Every line from the line containing "Mapa del sitio" through the final line below must be returned exactly, and no other line.
-- Source records follows --
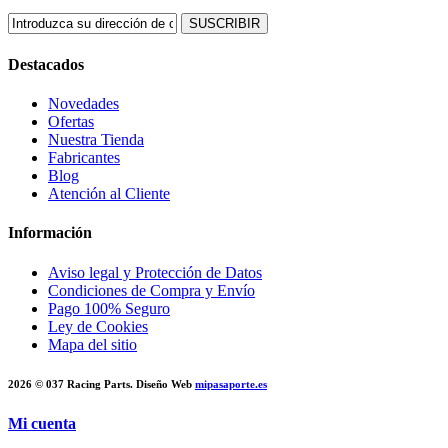
SUSCRIBIR
Destacados
Novedades
Ofertas
Nuestra Tienda
Fabricantes
Blog
Atención al Cliente
Información
Aviso legal y Protección de Datos
Condiciones de Compra y Envío
Pago 100% Seguro
Ley de Cookies
Mapa del sitio
2026 © 037 Racing Parts. Diseño Web
mipasaporte.es
Mi cuenta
-- Source records concluded --
→ Result of the exercise:
Mapa del sitio
2026 © 037 Racing Parts. Diseño Web
mipasaporte.es
Mi cuenta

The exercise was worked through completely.